March 2017 Newsletter Executive Director and News from El Salvador
From the Peace Mission’s
By Mary K. Stevenson
Serve the Poor
Work Through the Local Church
Bishop Pilla’s Guidance
These two phrases, serve the poor, and, work through the local Church, are the simple foundations of COAR. They spring from the foundation that Bishop Pilla re-established after the tragic murders on December 2, 1980. Though the Cleveland Latin American Mission (CLAM) Team had been working in El Salvador since 1964, the Salvadoran civil war and the murder of the Four North American Churchwomen, including CLAM Team members Sr. Dorothy Kazel, OSU, and Miss Jean Donovan, forced the Team to reexamine their role and goals in the country. As always in the Church, the big decisions ultimately belong to the Bishop. His is the responsibility.
Bishop Pilla talked to the Team members and the people in El Salvador, including Bl. Romero’s replacement, Archbishop Rivera y Damas. He affirmed that the Team served the poor and that it worked as part of the local Church. This was also true of COAR, known initially as the Zaragoza Refugee Center. Though Bishop Pilla retired in 2006 his support of COAR continues to this day. But it is we who owe him: for his example of courage and fortitude.

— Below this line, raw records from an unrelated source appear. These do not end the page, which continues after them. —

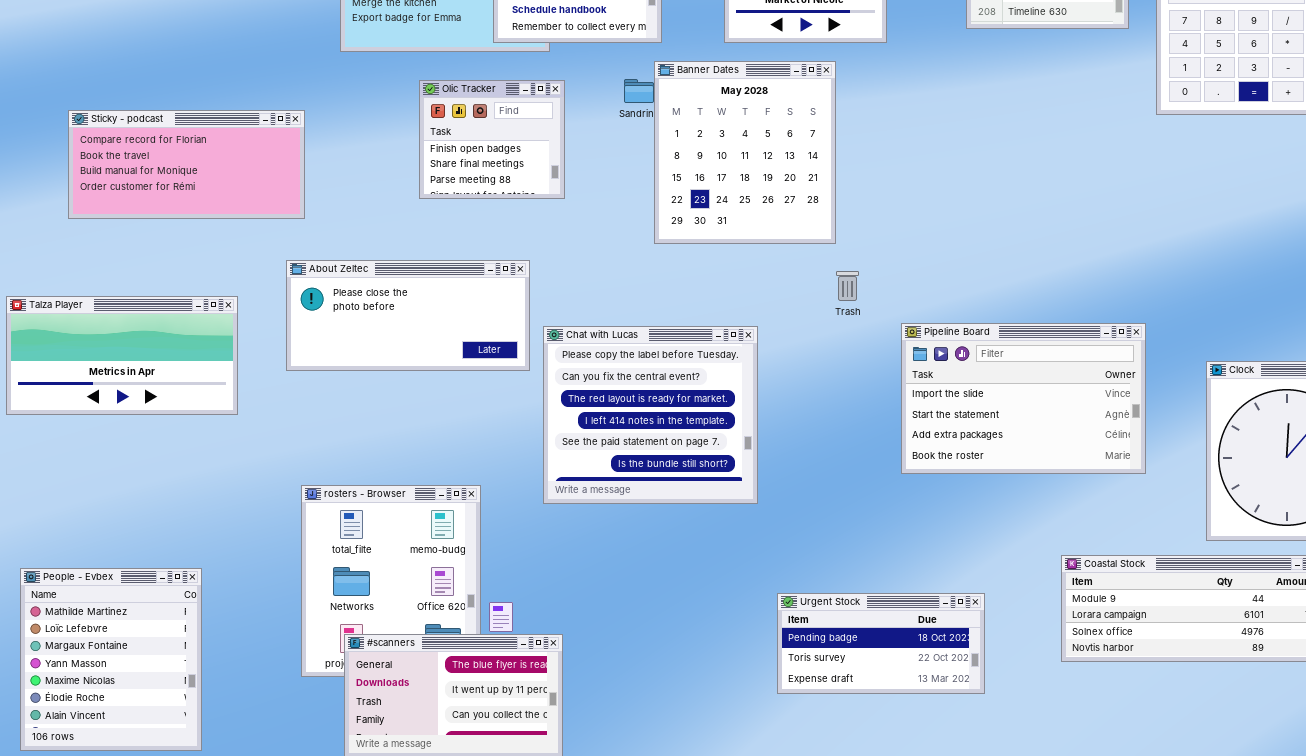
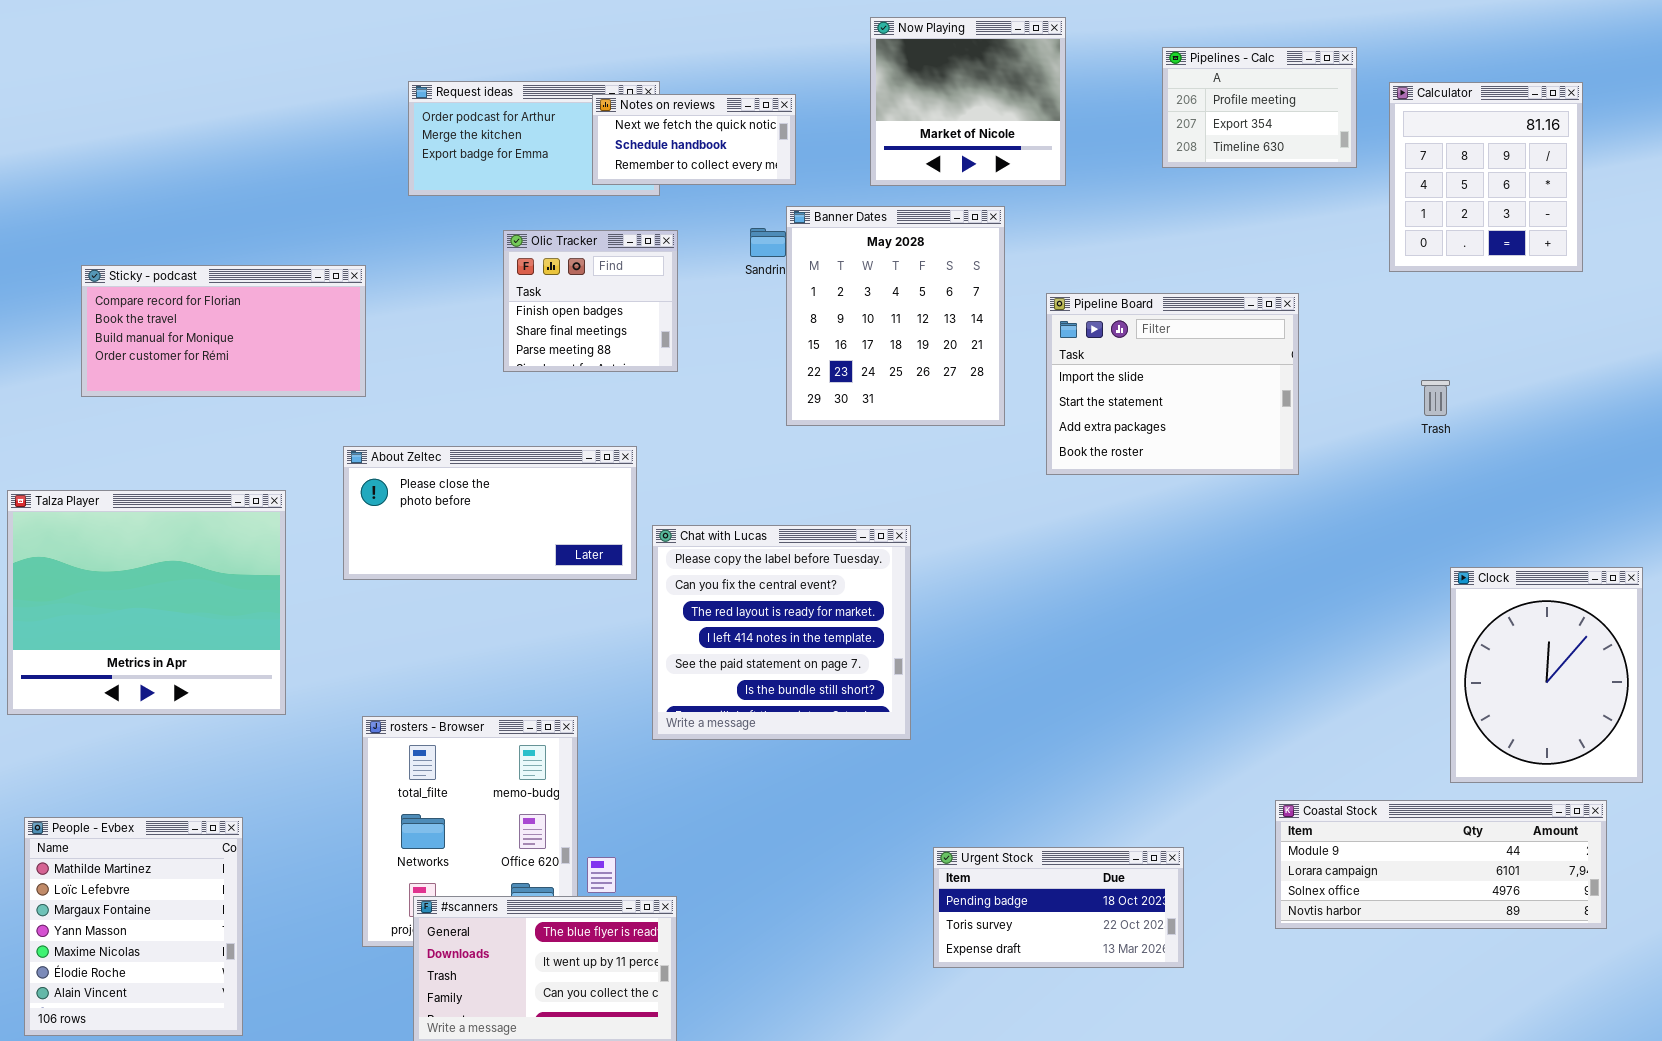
Trash: [836,271,859,301] -> [1421,380,1450,416], moved
Talza Player: [6,296,238,415] -> [7,490,286,715], resized
Pipeline Board: [901,323,1146,474] -> [1046,293,1299,475], moved, resized

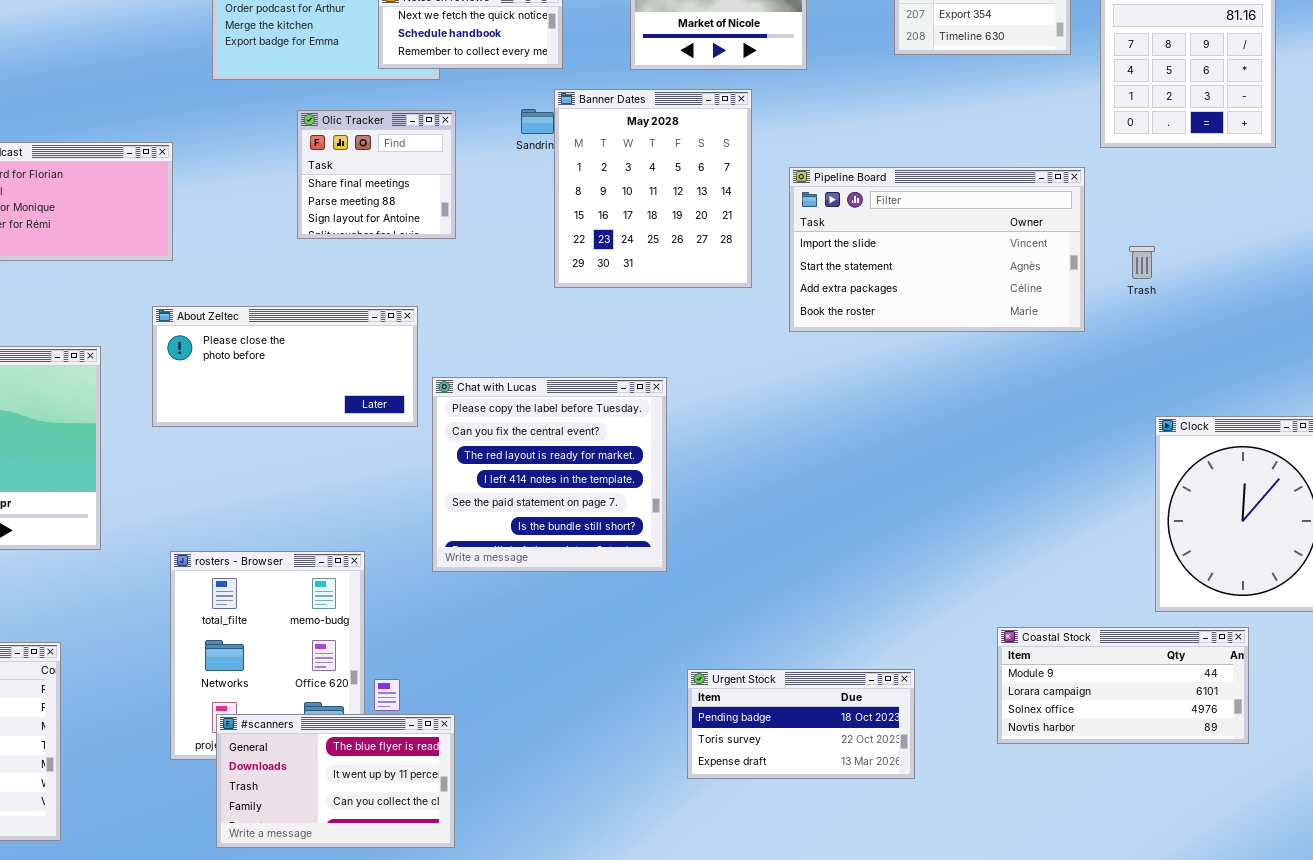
Olic Tracker: [503,230,678,372] -> [297,110,456,239], scrolled down 1 row
Pipeline Board: [1046,293,1299,475] -> [789,167,1085,332], resized
Coastal Stock: [1275,800,1607,929] -> [997,627,1249,744], resized

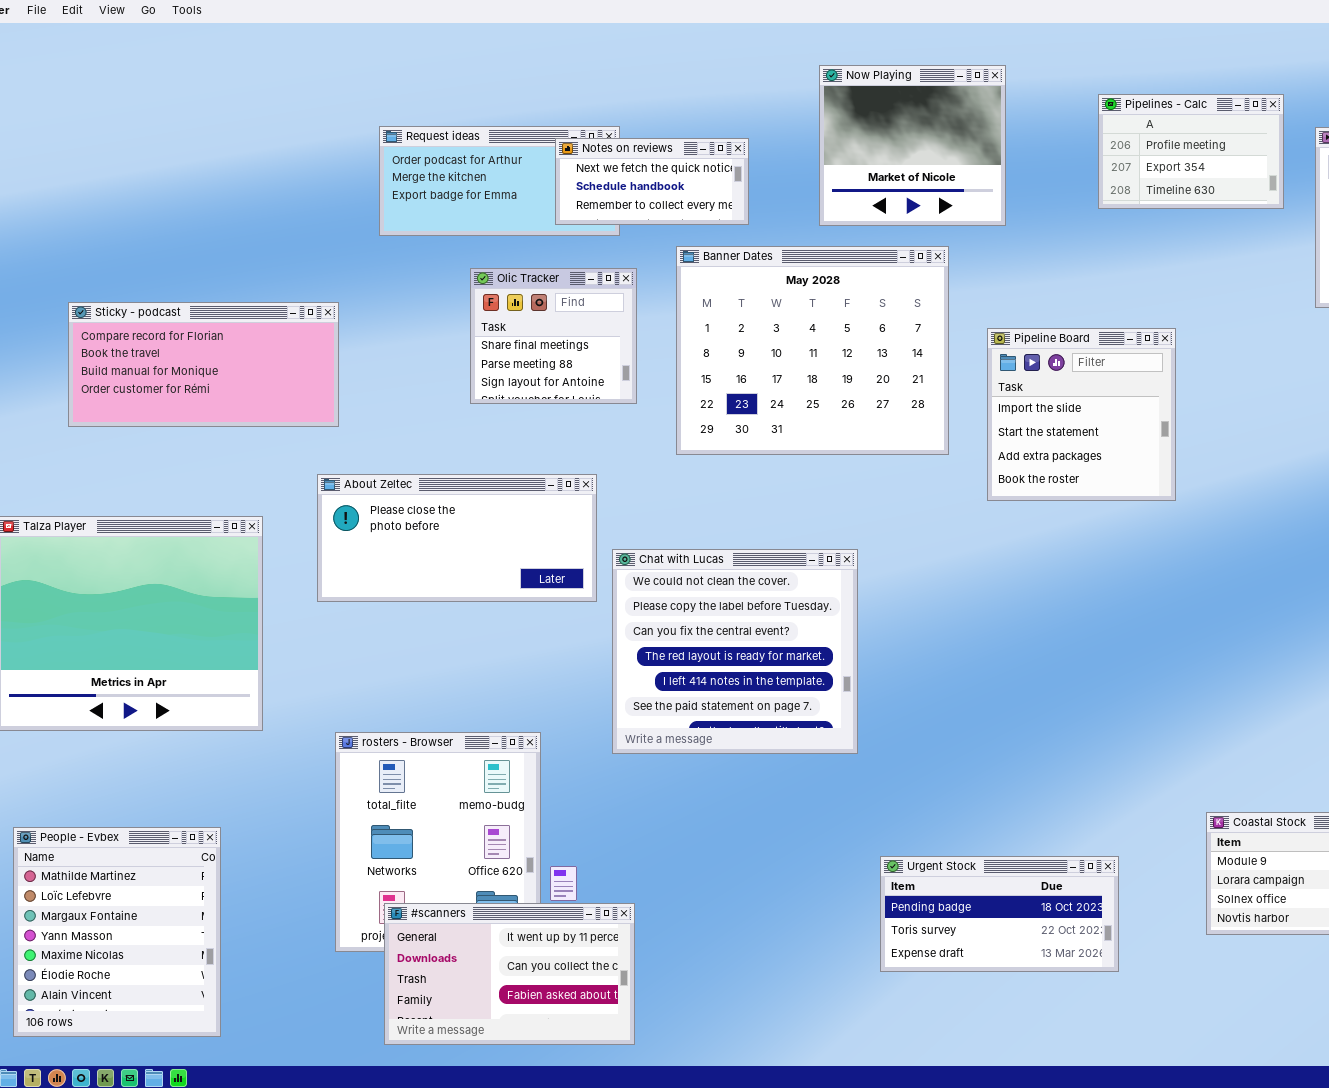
Banner Dates: [554,89,752,288] -> [676,246,949,455], resized
Pipeline Board: [789,167,1085,332] -> [987,328,1176,501], resized
Chat with Lucas: [432,377,667,572] -> [612,549,858,754], scrolled up 1 row
#scanners: [216,714,455,848] -> [384,903,635,1045], scrolled down 1 row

As the article, right, explains, working with local institutions (the Church!), committed to long -term service, is the most effective way to serve a population after a civil war. After 37 years, and counting, we know that Bishop Pilla had it right.
The Economist –
Jan 7th 2017
How to Fix Failed States
(bullet points added for emphasis)
- After a civil war ends somewhere, Western donors often pour in more money than the damaged state can absorb, and pull back when results disappoint.
- NGOs parachute in, poach the best staff with higher wages and form a costly parallel state that will one day pack up and go.
- This undermines national institutions.
- It would be better if donors scaled up their largesse gradually, channeled it through national coffers where possible and stuck around for the long run.
(So, COAR supporters, you should recognize your contribution to the most sustainable and effective means of helping the country, as well as its children, reclaim their futures.)